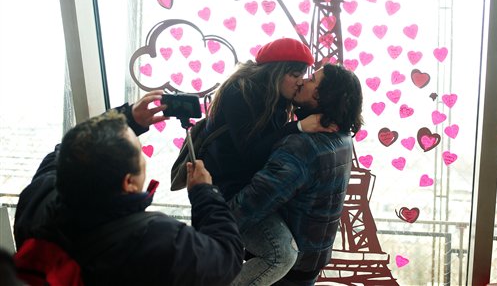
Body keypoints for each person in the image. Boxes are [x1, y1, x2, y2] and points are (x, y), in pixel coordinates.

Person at [13, 90, 244, 286]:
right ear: (129, 183)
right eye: (140, 154)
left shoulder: (36, 197)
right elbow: (226, 256)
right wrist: (205, 193)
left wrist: (129, 118)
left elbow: (67, 148)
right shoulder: (157, 240)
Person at [202, 38, 337, 284]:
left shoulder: (275, 97)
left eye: (305, 76)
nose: (300, 81)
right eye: (296, 74)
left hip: (250, 186)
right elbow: (252, 153)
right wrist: (297, 127)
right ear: (276, 71)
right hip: (226, 191)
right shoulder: (240, 92)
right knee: (281, 255)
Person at [229, 64, 364, 286]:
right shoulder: (342, 138)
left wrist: (211, 227)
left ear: (324, 96)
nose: (302, 81)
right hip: (310, 264)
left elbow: (252, 203)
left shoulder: (302, 146)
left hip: (283, 271)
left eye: (312, 79)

------------------------

▶ _TASK DESCRIPTION_
Throughout the material above, report each line holding the word "left".

▶ _SOLUTION TO THE EXERCISE_
left shoulder: (36, 197)
left wrist: (129, 118)
left elbow: (67, 148)
left shoulder: (275, 97)
left eye: (305, 76)
left hip: (250, 186)
left wrist: (211, 227)
left ear: (324, 96)
left elbow: (252, 203)
left shoulder: (302, 146)
left hip: (283, 271)
left eye: (312, 79)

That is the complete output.